Boecius revives IX with his last drop of the Elixir, which has the side effect of giving him a glowing effect reminiscent of a halo. Klever and Lupo are unable to control the spaceship, which flies into space on autopilot. Alba dresses IX in Klever's armour and they return to the castle with IX, where she and Boecius give IX credit for defeating the dragon and he is hailed as a saint by the people due to his halo. The Count grants IX the promised reward of Alba's hand in marriage and half his land. Klever and Lupo argue as the spaceship continues to fly uncontrollably through deep space.

==Production==
The film had initially a 200 million pesetas budget, and received an additional 50% subsidy. Eventually the budget had to be raised to 300 million, making for a 400 million total (equal to about $4 million USD, adjusted for inflation), the highest in Spanish cinema at the time.

===Casting===
Imanol Arias was initially chosen for the alien's role, and the actor liked the idea, but it was eventually decided that he wasn't suitable for the character. Looking for a more androgynous profile, he was replaced by Miguel Bosé.

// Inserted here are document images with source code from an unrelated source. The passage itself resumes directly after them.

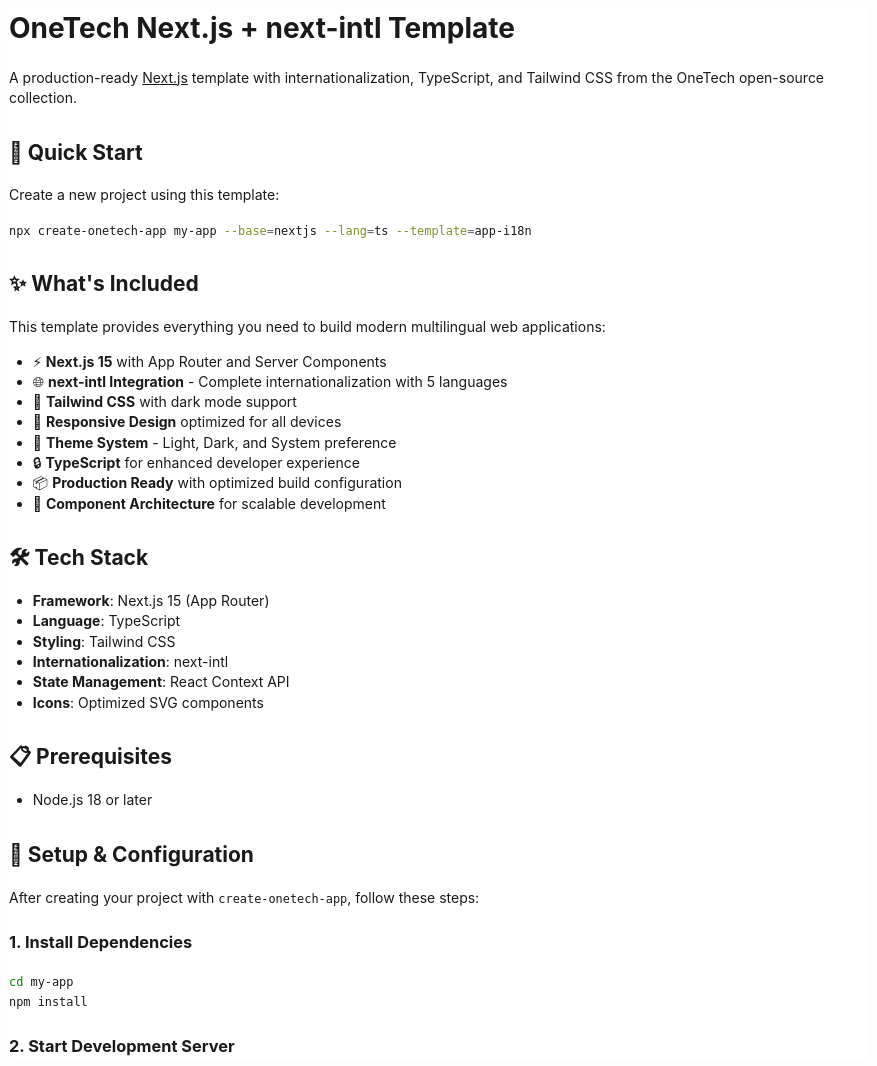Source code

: # OneTech Next.js + next-intl Template

A production-ready [Next.js](https://nextjs.org) template with internationalization, TypeScript, and Tailwind CSS from the OneTech open-source collection.

## 🚀 Quick Start

Create a new project using this template:

```bash
npx create-onetech-app my-app --base=nextjs --lang=ts --template=app-i18n
```

## ✨ What's Included

This template provides everything you need to build modern multilingual web applications:

- ⚡ **Next.js 15** with App Router and Server Components
- 🌐 **next-intl Integration** - Complete internationalization with 5 languages
- 🎨 **Tailwind CSS** with dark mode support
- 📱 **Responsive Design** optimized for all devices
- 🌙 **Theme System** - Light, Dark, and System preference
- 🔒 **TypeScript** for enhanced developer experience
- 📦 **Production Ready** with optimized build configuration
- 🧩 **Component Architecture** for scalable development

## 🛠 Tech Stack

- **Framework**: Next.js 15 (App Router)
- **Language**: TypeScript
- **Styling**: Tailwind CSS
- **Internationalization**: next-intl
- **State Management**: React Context API
- **Icons**: Optimized SVG components

## 📋 Prerequisites

- Node.js 18 or later

## 🔧 Setup & Configuration

After creating your project with `create-onetech-app`, follow these steps:

### 1. Install Dependencies

```bash
cd my-app
npm install
```

### 2. Start Development Server
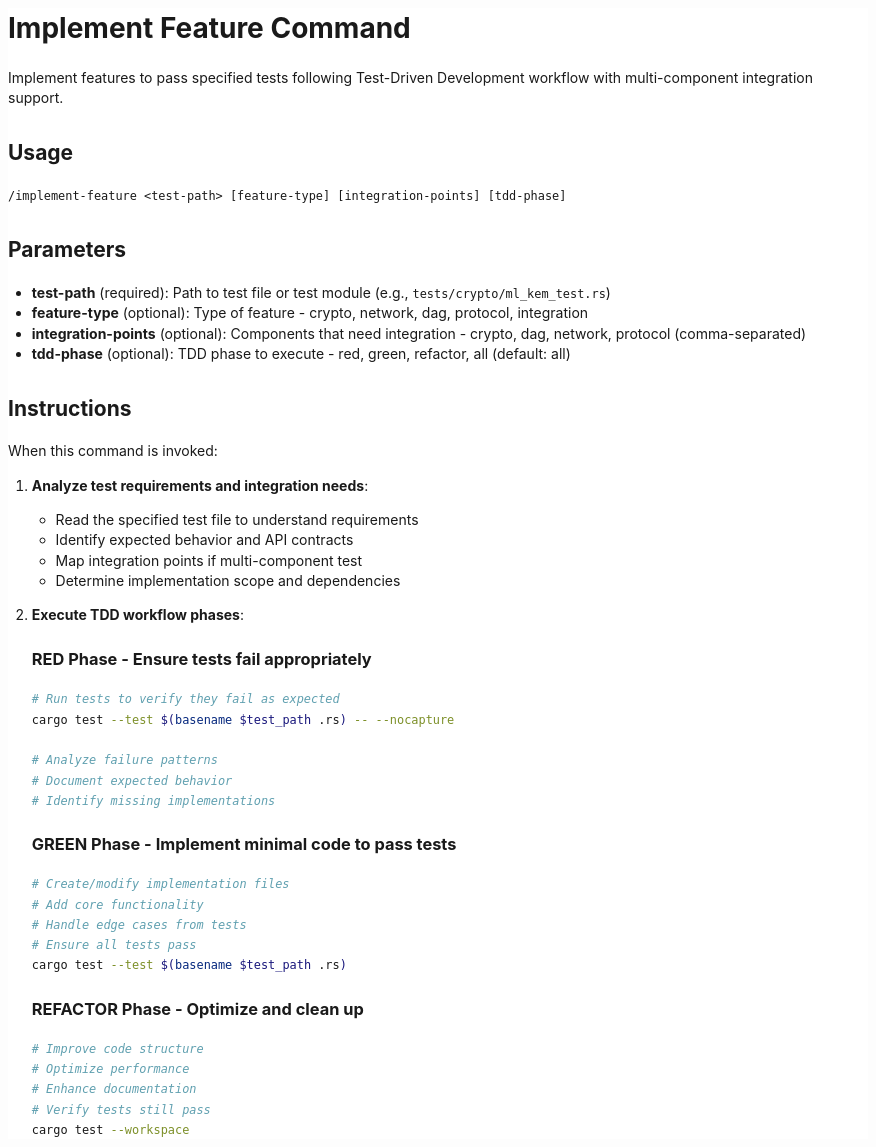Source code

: # Implement Feature Command

Implement features to pass specified tests following Test-Driven Development workflow with multi-component integration support.

## Usage
`/implement-feature <test-path> [feature-type] [integration-points] [tdd-phase]`

## Parameters
- **test-path** (required): Path to test file or test module (e.g., `tests/crypto/ml_kem_test.rs`)
- **feature-type** (optional): Type of feature - crypto, network, dag, protocol, integration
- **integration-points** (optional): Components that need integration - crypto, dag, network, protocol (comma-separated)
- **tdd-phase** (optional): TDD phase to execute - red, green, refactor, all (default: all)

## Instructions

When this command is invoked:

1. **Analyze test requirements and integration needs**:
   - Read the specified test file to understand requirements
   - Identify expected behavior and API contracts
   - Map integration points if multi-component test
   - Determine implementation scope and dependencies

2. **Execute TDD workflow phases**:

   ### RED Phase - Ensure tests fail appropriately
   ```bash
   # Run tests to verify they fail as expected
   cargo test --test $(basename $test_path .rs) -- --nocapture
   
   # Analyze failure patterns
   # Document expected behavior
   # Identify missing implementations
   ```

   ### GREEN Phase - Implement minimal code to pass tests
   ```bash
   # Create/modify implementation files
   # Add core functionality
   # Handle edge cases from tests
   # Ensure all tests pass
   cargo test --test $(basename $test_path .rs)
   ```

   ### REFACTOR Phase - Optimize and clean up
   ```bash
   # Improve code structure
   # Optimize performance
   # Enhance documentation
   # Verify tests still pass
   cargo test --workspace
   ```
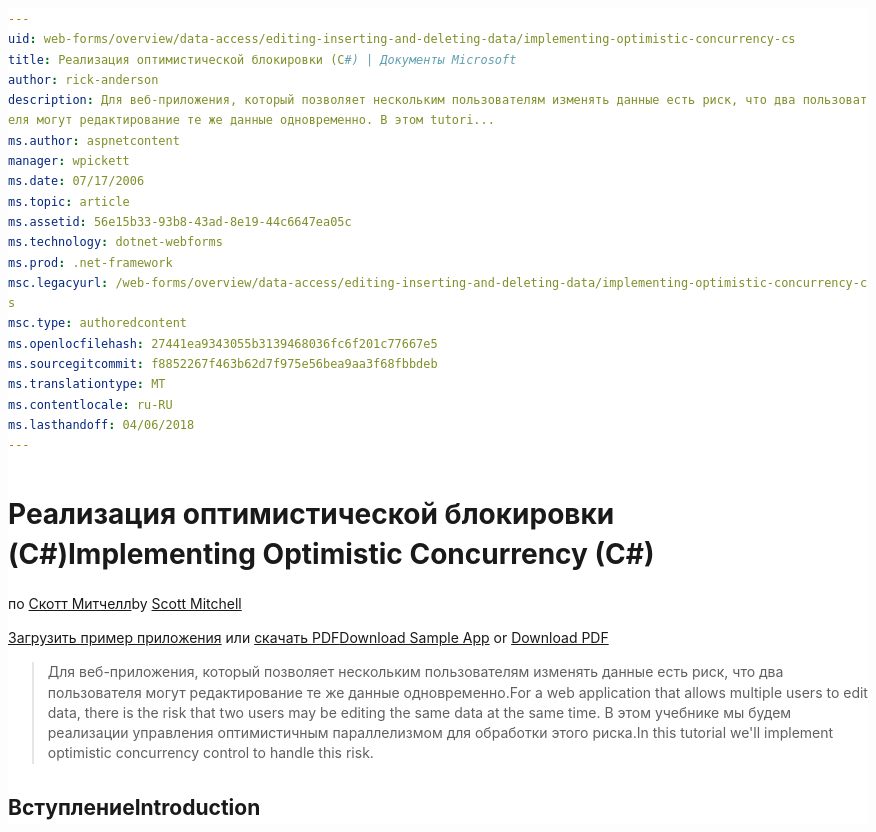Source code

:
 ```yaml
---
uid: web-forms/overview/data-access/editing-inserting-and-deleting-data/implementing-optimistic-concurrency-cs
title: Реализация оптимистической блокировки (C#) | Документы Microsoft
author: rick-anderson
description: Для веб-приложения, который позволяет нескольким пользователям изменять данные есть риск, что два пользователя могут редактирование те же данные одновременно. В этом tutori...
ms.author: aspnetcontent
manager: wpickett
ms.date: 07/17/2006
ms.topic: article
ms.assetid: 56e15b33-93b8-43ad-8e19-44c6647ea05c
ms.technology: dotnet-webforms
ms.prod: .net-framework
msc.legacyurl: /web-forms/overview/data-access/editing-inserting-and-deleting-data/implementing-optimistic-concurrency-cs
msc.type: authoredcontent
ms.openlocfilehash: 27441ea9343055b3139468036fc6f201c77667e5
ms.sourcegitcommit: f8852267f463b62d7f975e56bea9aa3f68fbbdeb
ms.translationtype: MT
ms.contentlocale: ru-RU
ms.lasthandoff: 04/06/2018
---
```

<a name="implementing-optimistic-concurrency-c"></a><span data-ttu-id="f6c62-104">Реализация оптимистической блокировки (C#)</span><span class="sxs-lookup"><span data-stu-id="f6c62-104">Implementing Optimistic Concurrency (C#)</span></span>
====================
<span data-ttu-id="f6c62-105">по [Скотт Митчелл](https://twitter.com/ScottOnWriting)</span><span class="sxs-lookup"><span data-stu-id="f6c62-105">by [Scott Mitchell](https://twitter.com/ScottOnWriting)</span></span>

<span data-ttu-id="f6c62-106">[Загрузить пример приложения](http://download.microsoft.com/download/9/c/1/9c1d03ee-29ba-4d58-aa1a-f201dcc822ea/ASPNET_Data_Tutorial_21_CS.exe) или [скачать PDF](implementing-optimistic-concurrency-cs/_static/datatutorial21cs1.pdf)</span><span class="sxs-lookup"><span data-stu-id="f6c62-106">[Download Sample App](http://download.microsoft.com/download/9/c/1/9c1d03ee-29ba-4d58-aa1a-f201dcc822ea/ASPNET_Data_Tutorial_21_CS.exe) or [Download PDF](implementing-optimistic-concurrency-cs/_static/datatutorial21cs1.pdf)</span></span>

> <span data-ttu-id="f6c62-107">Для веб-приложения, который позволяет нескольким пользователям изменять данные есть риск, что два пользователя могут редактирование те же данные одновременно.</span><span class="sxs-lookup"><span data-stu-id="f6c62-107">For a web application that allows multiple users to edit data, there is the risk that two users may be editing the same data at the same time.</span></span> <span data-ttu-id="f6c62-108">В этом учебнике мы будем реализации управления оптимистичным параллелизмом для обработки этого риска.</span><span class="sxs-lookup"><span data-stu-id="f6c62-108">In this tutorial we'll implement optimistic concurrency control to handle this risk.</span></span>


## <a name="introduction"></a><span data-ttu-id="f6c62-109">Вступление</span><span class="sxs-lookup"><span data-stu-id="f6c62-109">Introduction</span></span>

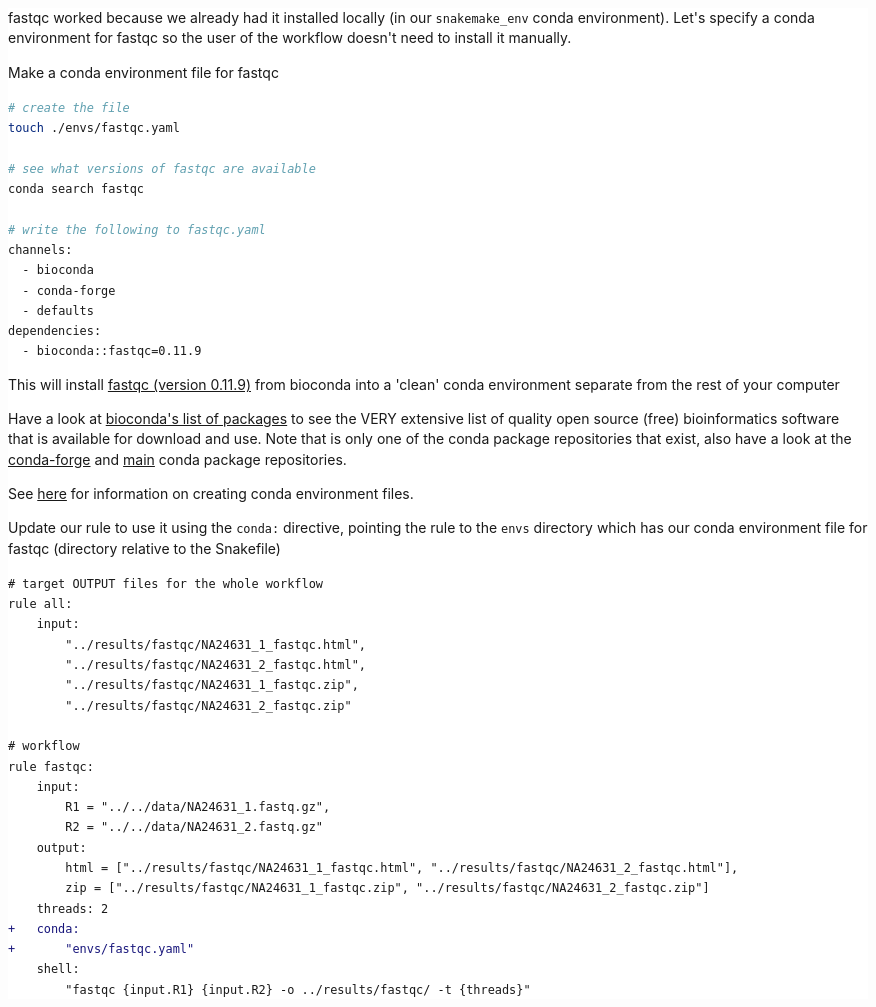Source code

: fastqc worked because we already had it installed locally (in our `snakemake_env` conda environment). Let's specify a conda environment for fastqc so the user of the workflow doesn't need to install it manually.

Make a conda environment file for fastqc

```bash
# create the file
touch ./envs/fastqc.yaml

# see what versions of fastqc are available
conda search fastqc

# write the following to fastqc.yaml
channels:
  - bioconda
  - conda-forge
  - defaults
dependencies:
  - bioconda::fastqc=0.11.9
```

This will install [fastqc (version 0.11.9)](https://anaconda.org/bioconda/fastqc) from bioconda into a 'clean' conda environment separate from the rest of your computer

Have a look at [bioconda's list of packages](https://bioconda.github.io/conda-package_index.html) to see the VERY extensive list of quality open source (free) bioinformatics software that is available for download and use. Note that is only one of the conda package repositories that exist, also have a look at the [conda-forge](https://conda-forge.org/feedstocks/) and [main](https://anaconda.org/anaconda/repo) conda package repositories.

See [here](https://docs.conda.io/projects/conda/en/latest/user-guide/tasks/manage-environments.html#creating-an-environment-file-manually) for information on creating conda environment files.

Update our rule to use it using the `conda:` directive, pointing the rule to the `envs` directory which has our conda environment file for fastqc (directory relative to the Snakefile)

```diff
# target OUTPUT files for the whole workflow
rule all:
    input:
        "../results/fastqc/NA24631_1_fastqc.html",
        "../results/fastqc/NA24631_2_fastqc.html",
        "../results/fastqc/NA24631_1_fastqc.zip",
        "../results/fastqc/NA24631_2_fastqc.zip"

# workflow
rule fastqc:
    input:
        R1 = "../../data/NA24631_1.fastq.gz",
        R2 = "../../data/NA24631_2.fastq.gz"
    output:
        html = ["../results/fastqc/NA24631_1_fastqc.html", "../results/fastqc/NA24631_2_fastqc.html"],
        zip = ["../results/fastqc/NA24631_1_fastqc.zip", "../results/fastqc/NA24631_2_fastqc.zip"]
    threads: 2
+   conda:
+       "envs/fastqc.yaml"
    shell:
        "fastqc {input.R1} {input.R2} -o ../results/fastqc/ -t {threads}"
```
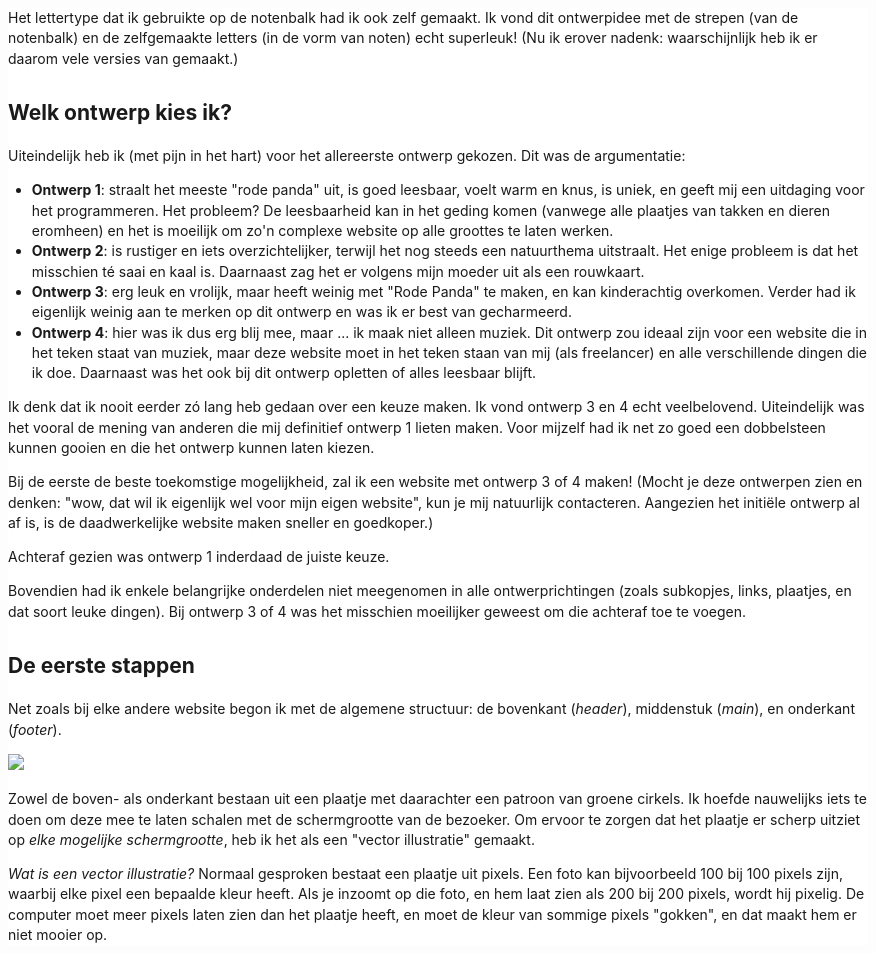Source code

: Het lettertype dat ik gebruikte op de notenbalk had ik ook zelf gemaakt. Ik vond dit ontwerpidee met de strepen (van de notenbalk) en de zelfgemaakte letters (in de vorm van noten) echt superleuk! (Nu ik erover nadenk: waarschijnlijk heb ik er daarom vele versies van gemaakt.)

## Welk ontwerp kies ik?

Uiteindelijk heb ik (met pijn in het hart) voor het allereerste ontwerp gekozen. Dit was de argumentatie:

  * **Ontwerp 1**: straalt het meeste "rode panda" uit, is goed leesbaar, voelt warm en knus, is uniek, en geeft mij een uitdaging voor het programmeren. Het probleem? De leesbaarheid kan in het geding komen (vanwege alle plaatjes van takken en dieren eromheen) en het is moeilijk om zo'n complexe website op alle groottes te laten werken.
  * **Ontwerp 2**: is rustiger en iets overzichtelijker, terwijl het nog steeds een natuurthema uitstraalt. Het enige probleem is dat het misschien té saai en kaal is. Daarnaast zag het er volgens mijn moeder uit als een rouwkaart.
  * **Ontwerp 3**: erg leuk en vrolijk, maar heeft weinig met "Rode Panda" te maken, en kan kinderachtig overkomen. Verder had ik eigenlijk weinig aan te merken op dit ontwerp en was ik er best van gecharmeerd.
  * **Ontwerp 4**: hier was ik dus erg blij mee, maar ... ik maak niet alleen muziek. Dit ontwerp zou ideaal zijn voor een website die in het teken staat van muziek, maar deze website moet in het teken staan van mij (als freelancer) en alle verschillende dingen die ik doe. Daarnaast was het ook bij dit ontwerp opletten of alles leesbaar blijft.

Ik denk dat ik nooit eerder zó lang heb gedaan over een keuze maken. Ik vond ontwerp 3 en 4 echt veelbelovend. Uiteindelijk was het vooral de mening van anderen die mij definitief ontwerp 1 lieten maken. Voor mijzelf had ik net zo goed een dobbelsteen kunnen gooien en die het ontwerp kunnen laten kiezen.

Bij de eerste de beste toekomstige mogelijkheid, zal ik een website met ontwerp 3 of 4 maken! (Mocht je deze ontwerpen zien en denken: "wow, dat wil ik eigenlijk wel voor mijn eigen website", kun je mij natuurlijk contacteren. Aangezien het initiële ontwerp al af is, is de daadwerkelijke website maken sneller en goedkoper.)

Achteraf gezien was ontwerp 1 inderdaad de juiste keuze.

Bovendien had ik enkele belangrijke onderdelen niet meegenomen in alle ontwerprichtingen (zoals subkopjes, links, plaatjes, en dat soort leuke dingen). Bij ontwerp 3 of 4 was het misschien moeilijker geweest om die achteraf toe te voegen.

## De eerste stappen

Net zoals bij elke andere website begon ik met de algemene structuur: de bovenkant (_header_), middenstuk (_main_), en onderkant (_footer_).

![](/uploads/2021/09/rode_panda_plaatje_1_edited_result.webp)

Zowel de boven- als onderkant bestaan uit een plaatje met daarachter een patroon van groene cirkels. Ik hoefde nauwelijks iets te doen om deze mee te laten schalen met de schermgrootte van de bezoeker. Om ervoor te zorgen dat het plaatje er scherp uitziet op _elke mogelijke schermgrootte_, heb ik het als een "vector illustratie" gemaakt.

_Wat is een vector illustratie?_ Normaal gesproken bestaat een plaatje uit pixels. Een foto kan bijvoorbeeld 100 bij 100 pixels zijn, waarbij elke pixel een bepaalde kleur heeft. Als je inzoomt op die foto, en hem laat zien als 200 bij 200 pixels, wordt hij pixelig. De computer moet meer pixels laten zien dan het plaatje heeft, en moet de kleur van sommige pixels "gokken", en dat maakt hem er niet mooier op.
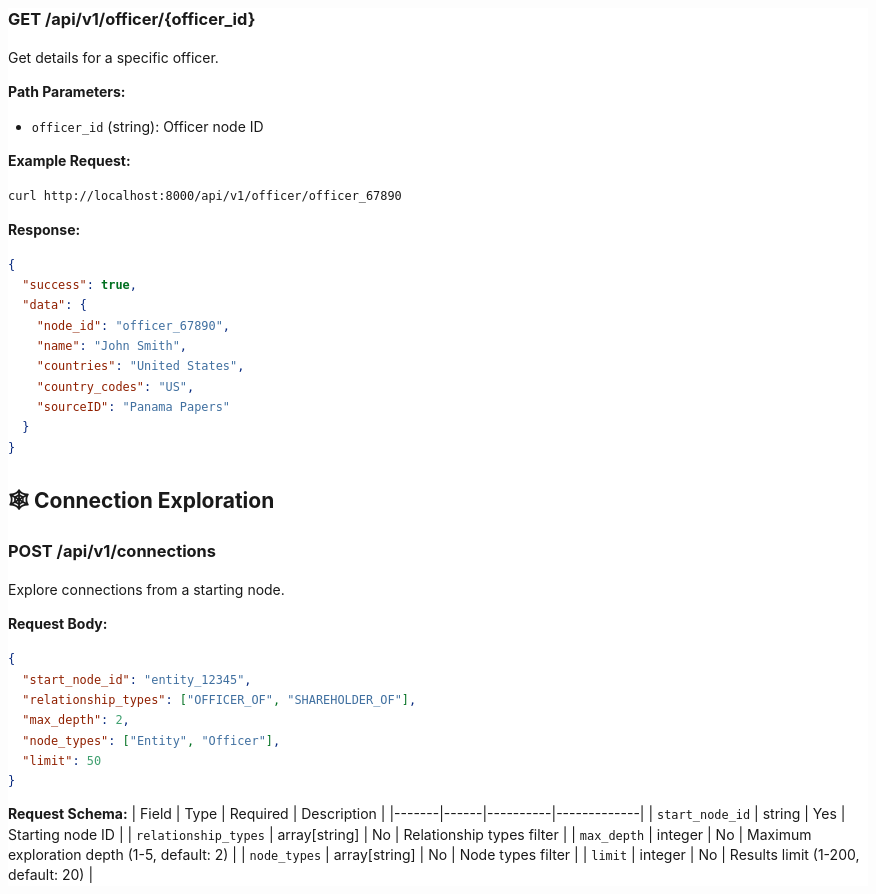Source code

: ### GET /api/v1/officer/{officer_id}
Get details for a specific officer.

**Path Parameters:**
- `officer_id` (string): Officer node ID

**Example Request:**
```bash
curl http://localhost:8000/api/v1/officer/officer_67890
```

**Response:**
```json
{
  "success": true,
  "data": {
    "node_id": "officer_67890",
    "name": "John Smith",
    "countries": "United States",
    "country_codes": "US",
    "sourceID": "Panama Papers"
  }
}
```

## 🕸️ Connection Exploration

### POST /api/v1/connections
Explore connections from a starting node.

**Request Body:**
```json
{
  "start_node_id": "entity_12345",
  "relationship_types": ["OFFICER_OF", "SHAREHOLDER_OF"],
  "max_depth": 2,
  "node_types": ["Entity", "Officer"],
  "limit": 50
}
```

**Request Schema:**
| Field | Type | Required | Description |
|-------|------|----------|-------------|
| `start_node_id` | string | Yes | Starting node ID |
| `relationship_types` | array[string] | No | Relationship types filter |
| `max_depth` | integer | No | Maximum exploration depth (1-5, default: 2) |
| `node_types` | array[string] | No | Node types filter |
| `limit` | integer | No | Results limit (1-200, default: 20) |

For alchemist Boecius the staff was interested in signing a former Hollywood star. The producers successively tried to sign Burt Lancaster, Charlton Heston, Kirk Douglas and Robert Mitchum. An agreement with Vincent Price fell through due to surgery, and his agent offered them Klaus Kinski instead.

===Filming===
The film was shot through the province of Girona. The crew was set in Roses, and the Requesens Castle and the volcanic landscape around Olot were used. The shooting is mostly remembered for the tense relationship between Kinski and most of the cast and crew. According to Fernando Colomo, having to wait on a horse for a while angered him for the rest of the entire production and he was disrespectful to everyone except for Miguel Bosé and the Roma people who took care of the animals used in the film.

==Release==
The film was theatrically released in Spain on 20 December 1985. After the film's theatrical run in its native Spain, CineTel Films picked up the film for a US theatrical release in the summer of 1986. However, the film was not released on videocassette in the US until 1992, when it was released by Vidmark Entertainment.

===Reception===
The film was the seventh most attended Spanish film in 1985, far from the box office performance expected to make up for its record budget. The production also resulted in a dispute with the American distributors, which broke off their contract following a delay. Colomo was left with a 50 million pesetas debt that he covered with the gains from his next film, La vida alegre.